Production Operations

Logging

PSPF supports structured JSON logging for production environments. Configure this via the LOG_FORMAT environment variable.

Development: LOG_FORMAT=text (default) - Human readable logs.
Production: LOG_FORMAT=json - NDJSON format with timestamp, level, logger, message, and context.

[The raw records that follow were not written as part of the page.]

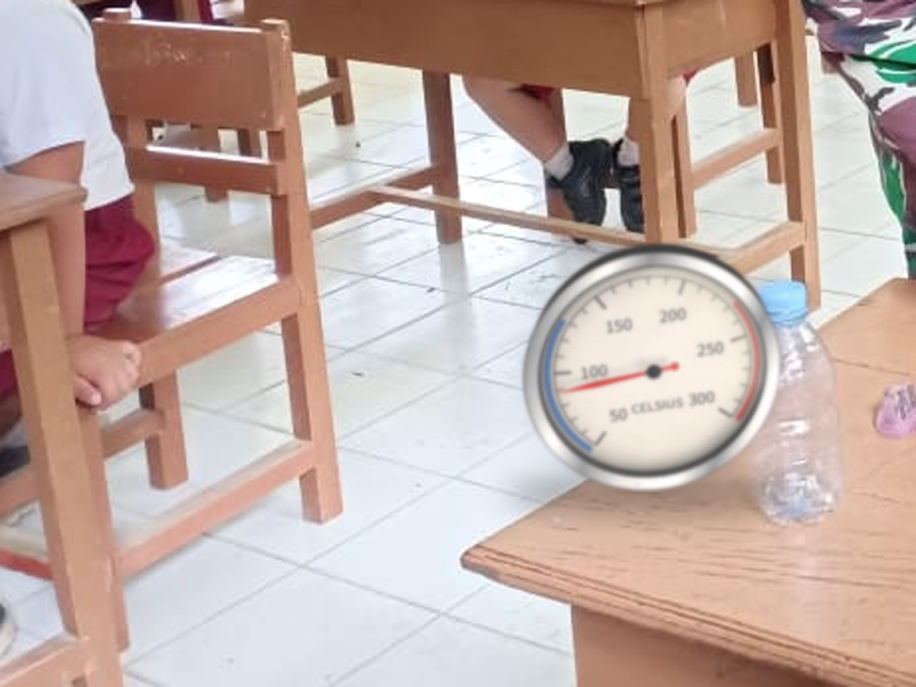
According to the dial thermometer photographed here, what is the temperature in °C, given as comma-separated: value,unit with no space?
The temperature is 90,°C
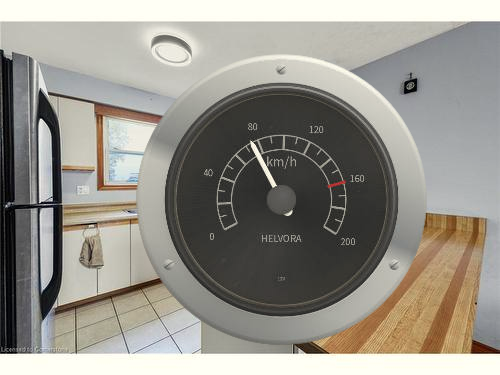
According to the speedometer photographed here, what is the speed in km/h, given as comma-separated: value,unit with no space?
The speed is 75,km/h
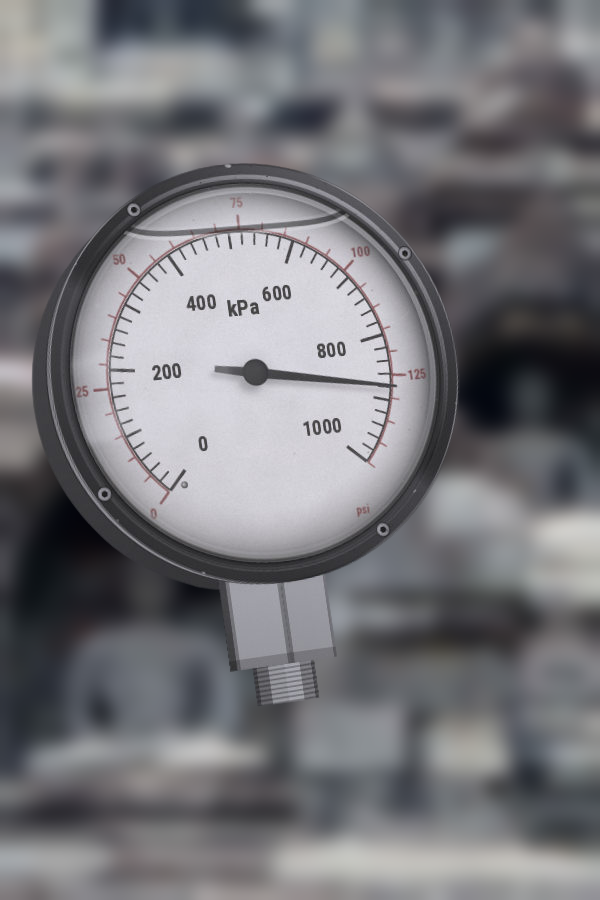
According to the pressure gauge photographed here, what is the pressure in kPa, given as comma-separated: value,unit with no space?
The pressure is 880,kPa
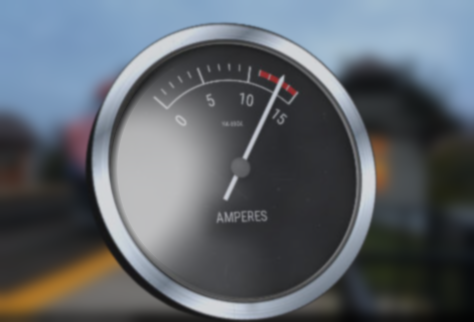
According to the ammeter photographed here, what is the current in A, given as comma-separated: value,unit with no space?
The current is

Alerting Examples (Prometheus)

Here are recommended Prometheus alert rules for monitoring PSPF applications.

groups:
- name: pspf-alerts
  rules:

  # 1. High Consumer Lag
  # Critical: If lag > 1000 for more than 5 minutes
  - alert: HighConsumerLag
    expr: stream_lag > 1000
    for: 5m
    labels:
      severity: warning
    annotations:
      summary: "High lag on {{ $labels.stream }} (Group: {{ $labels.group }})"
      description: "Consumer group is falling behind by {{ $value }} messages."

  # 2. Worker Down
  # Critical: If worker claims to be running but status is 0
  - alert: WorkerStopped
    expr: pspf_worker_status == 0
    for: 1m
    labels:
      severity: critical
    annotations:
      summary: "Worker instance is stopped"

  # 3. High Error Rate
  # Warning: If > 5% of processed messages range in errors
  - alert: HighErrorRate
    expr: rate(stream_messages_processed_total{status="error"}[5m]) / rate(stream_messages_processed_total[5m]) > 0.05
    for: 2m
    labels:
      severity: warning

High Availability & Clustering

PSPF supports distributed coordination via a ClusterCoordinator (backed by Valkey).

Node Registration

Each worker registers itself in Valkey with a TTL. You can view the cluster status via the Admin API:

curl http://localhost:8000/cluster/status

Partition Rebalancing

PSPF implements Automatic Rebalancing for zero-downtime scaling: 1. Fair Share Calculation: Nodes periodically scan the cluster state to determine the total number of partitions and active nodes. 2. Voluntary Relinquishment: if a node holds significantly more partitions than its fair share (e.g., after many new workers join), it will voluntarily release some of its partition locks. 3. Seamless Handover: Idle workers will then claim these released partitions and start processing, ensuring an even load distribution.

Failover

If a worker crashes, its heartbeat TTL in Valkey will expire (default 10s). Other workers will then use try_acquire_leadership() to take over the orphaned partitions, ensuring continuous processing.